California’s first governor opposed slavery because he despised Black people.
December 20, 1849: Peter Hardeman Burnett, a historically renowned racist, became the first governor of California.
Burnett was raised in a slave-owning family in Missouri and received little formal education. He taught himself law and politics as he moved west, carrying a worldview deeply rooted in racial hierarchy and exclusion.
In Oregon, Burnett pushed for the complete removal of Black people from the territory. He authored what became known as “Burnett’s Lash Law,” which authorized the flogging of free Black residents who refused to leave.
Though never enforced, the law revealed his governing philosophy: race could be regulated by force.
Voters repealed it in 1845. Burnett moved on.
Importing Racism into California
Burnett arrived in California during the Gold Rush and quickly reestablished himself politically. He served on the California Supreme Court and, in one of his most notorious decisions, ordered the extradition of Archy Lee, a formerly enslaved man living in Sacramento, back to Mississippi.
Burnett opposed making California a slave state not out of moral objection, but because he favored the total exclusion of African Americans instead. He dreamed of a completely white Golden State.
As governor, he signed the Foreign Miners Tax Act of 1850, imposing a crushing monthly tax on non-American miners — a law aimed primarily at Chinese, Mexican, and other Latin American laborers during the California Gold Rush.
He also supported expanded capital punishment and heavy taxation as tools of social control.
Genocide as State Policy
One of Burnett’s most lasting legacy was his role in the genocide of Native Californians.
As governor, he signed the Act for the Government and Protection of Indians, which wasn’t what it sounded like. It legalized the forced labor and enslavement of Native people.
In an 1851 address, Burnett stated plainly: “A war of extermination will continue to be waged between the races until the Indian race becomes extinct… the inevitable destiny of the race is beyond the power and wisdom of man to avert.”
This was not rhetoric. It was policy, and it lasted for decades.
California governments offered bounties for Native deaths, resisted federal efforts to preserve Native land, and enabled decades of violence that reduced Indigenous populations catastrophically.

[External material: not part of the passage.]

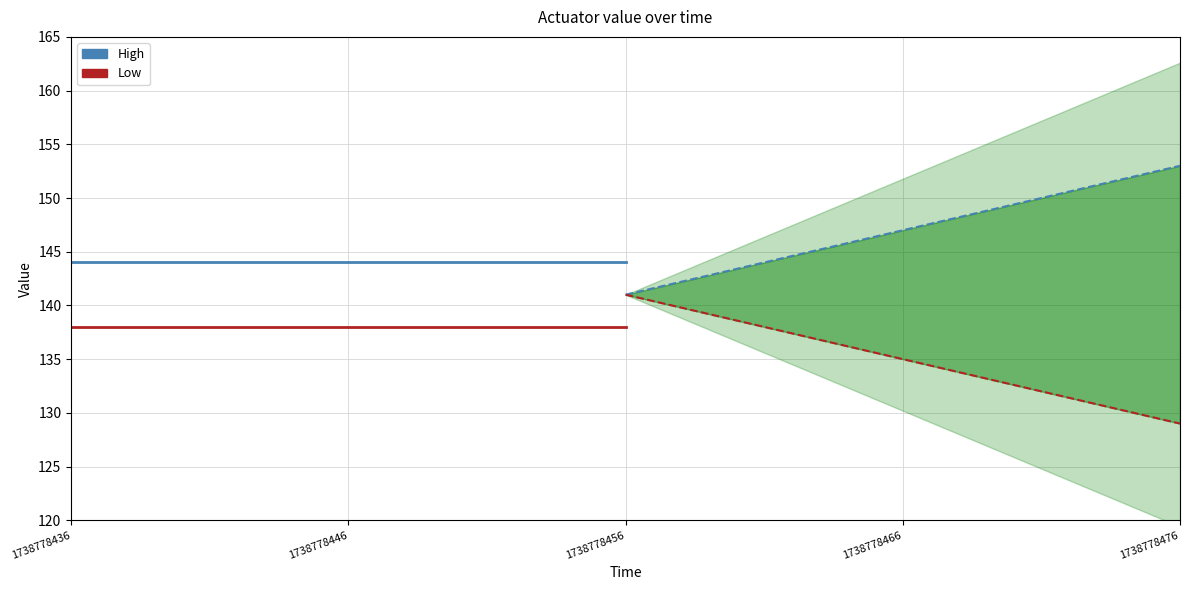

Which has a higher value, 1738778456 or 1738778446?

1738778456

A Governor Who Couldn’t Govern
Burnett’s administration was widely criticized even in its own time. Newspapers mocked him. Legislators resisted him. His aloof style and extremist views stalled governance.
After barely a year in office, Burnett became California’s first governor to resign in January 1851.
But his ideas did not leave with him.
Burnett continued to support exclusionary policies long after leaving politics. He was an outspoken supporter of the Chinese Exclusion Act of 1882, one of the most overtly racist federal laws in U.S. history.
He died in 1895 at age 87.
Reckoning With His Name
For decades, Burnett was honored as one of the founding fathers of California. That honor has eroded over time.
His legacy is racist and exclusionary.
Schools and institutions bearing his name have been renamed as communities reckoned with his bigoted past. In their place, names honoring Black educators and Indigenous peoples now stand.
Just as he tried to erase entire communities from California, California is now erasing his name. But remembering how the Golden State began matters, so history is not repeated.